A researcher with Indian ancestry has warned that a vulnerability known as ‘Spectre’ that was first discovered in 2018 but is now available to hackers again has exposed billions of computers and other devices around the world.
Since the discovery of ‘Spectre,’ the world’s best computer scientists from industry and academia have focused on software fixes and hardware defences, confident that they’ve been able to secure the most vulnerable points in the speculative execution phase without significantly slowing down processing speeds.
Researchers at the University of Virginia’s School of Engineering and Applied Science, UVA Engineering, led by Ashish Venkat, discovered that computer processors are once again vulnerable to hackers.
They discovered a brand-new way for hackers to take advantage of something known as a “micro-op cache,” which accelerates computation by storing basic commands and allowing the processor to retrieve them quickly and early in the speculative execution phase.
Since 2011, micro-op caches have been used in Intel computers.
When a processor fetches commands from the micro-op cache, Venkat’s team discovered that hackers might steal data.
“Imagine a hypothetical airport security scenario in which TSA allows you to enter without checking your boarding pass because (1) it is fast and effective, and (2) you will be checked for your boarding pass at the gate anyway,” Venkat explained.
A computer processor performs a similar function. It anticipates that the check will pass, allowing instructions to enter the pipeline.
“If the prediction is wrong, it would eventually throw those instructions out of the pipeline,” he said. “However, this could be too late because those instructions could leave side-effects while waiting in the pipeline that an attacker could later manipulate to infer secrets such as a password.”
All existing ‘Spectre’ protections are ineffective against Venkat’s team’s latest attacks because they shield the processor at a later stage of speculative execution.

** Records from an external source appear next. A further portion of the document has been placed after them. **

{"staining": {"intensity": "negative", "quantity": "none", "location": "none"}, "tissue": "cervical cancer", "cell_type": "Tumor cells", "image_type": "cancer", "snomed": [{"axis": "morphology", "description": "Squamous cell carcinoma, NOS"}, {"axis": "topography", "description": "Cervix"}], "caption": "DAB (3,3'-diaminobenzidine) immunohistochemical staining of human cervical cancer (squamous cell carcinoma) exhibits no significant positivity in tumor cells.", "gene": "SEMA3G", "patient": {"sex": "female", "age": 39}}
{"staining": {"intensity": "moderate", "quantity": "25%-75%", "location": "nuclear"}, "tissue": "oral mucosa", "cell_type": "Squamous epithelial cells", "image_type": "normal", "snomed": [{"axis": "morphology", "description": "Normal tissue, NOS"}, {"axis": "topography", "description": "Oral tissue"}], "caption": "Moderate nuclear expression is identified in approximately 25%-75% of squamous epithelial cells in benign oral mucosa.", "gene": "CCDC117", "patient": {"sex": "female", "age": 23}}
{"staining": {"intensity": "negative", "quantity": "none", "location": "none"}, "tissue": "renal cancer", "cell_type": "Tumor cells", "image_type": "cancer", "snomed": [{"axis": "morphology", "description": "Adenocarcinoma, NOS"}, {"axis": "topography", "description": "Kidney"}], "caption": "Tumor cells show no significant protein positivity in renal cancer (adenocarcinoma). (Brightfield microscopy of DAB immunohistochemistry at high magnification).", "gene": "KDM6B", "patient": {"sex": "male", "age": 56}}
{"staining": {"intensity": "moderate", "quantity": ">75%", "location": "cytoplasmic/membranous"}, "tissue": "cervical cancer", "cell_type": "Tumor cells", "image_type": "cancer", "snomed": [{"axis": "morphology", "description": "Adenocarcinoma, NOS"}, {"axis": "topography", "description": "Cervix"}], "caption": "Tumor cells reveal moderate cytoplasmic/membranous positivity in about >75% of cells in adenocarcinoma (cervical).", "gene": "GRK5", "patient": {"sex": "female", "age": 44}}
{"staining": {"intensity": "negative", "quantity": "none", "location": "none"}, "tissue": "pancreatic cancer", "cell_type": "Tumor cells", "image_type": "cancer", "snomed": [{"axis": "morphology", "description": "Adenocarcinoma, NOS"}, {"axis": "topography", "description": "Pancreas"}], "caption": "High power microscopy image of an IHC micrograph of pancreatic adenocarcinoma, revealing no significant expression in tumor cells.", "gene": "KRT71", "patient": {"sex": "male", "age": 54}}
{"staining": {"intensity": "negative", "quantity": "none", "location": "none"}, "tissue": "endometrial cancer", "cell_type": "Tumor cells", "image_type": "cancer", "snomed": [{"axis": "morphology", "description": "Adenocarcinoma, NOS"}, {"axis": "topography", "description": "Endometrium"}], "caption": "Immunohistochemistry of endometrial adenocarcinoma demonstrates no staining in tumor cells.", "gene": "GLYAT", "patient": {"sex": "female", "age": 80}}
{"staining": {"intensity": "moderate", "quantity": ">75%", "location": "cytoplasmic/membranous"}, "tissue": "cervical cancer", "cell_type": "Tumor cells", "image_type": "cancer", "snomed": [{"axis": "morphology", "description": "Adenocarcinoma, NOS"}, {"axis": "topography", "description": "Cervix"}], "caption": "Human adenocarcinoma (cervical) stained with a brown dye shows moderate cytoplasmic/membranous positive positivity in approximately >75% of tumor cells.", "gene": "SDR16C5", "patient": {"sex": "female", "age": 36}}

The team discovered two variants of the attacks that can steal speculatively accessible data from Intel and AMD processors.
“Intel’s proposed Spectre protection, known as LFENCE,” Venkat explained, “places sensitive code in a waiting area before the security checks are completed, and only then is the sensitive code authorised to execute.”
“However, it turns out that the waiting area’s walls have ears, which our assault takes advantage of. We demonstrate how an intruder can use the micro-op cache as a hidden channel to smuggle secrets into it.” It would be even more difficult to patch this newly discovered flaw.
In the case of previous ‘Spectre’ attacks, developers devised a reasonably simple method of preventing any kind of attack without sacrificing significant computing performance.
“The difference with this assault is that you take a much higher performance penalty than you did with the previous attacks,” PhD student Logan Moody explained.
Venkat’s team has informed Intel and AMD’s product security teams about the flaw.
The highly competitive International Symposium on Computer Architecture, or ISCA, has accepted the team’s paper.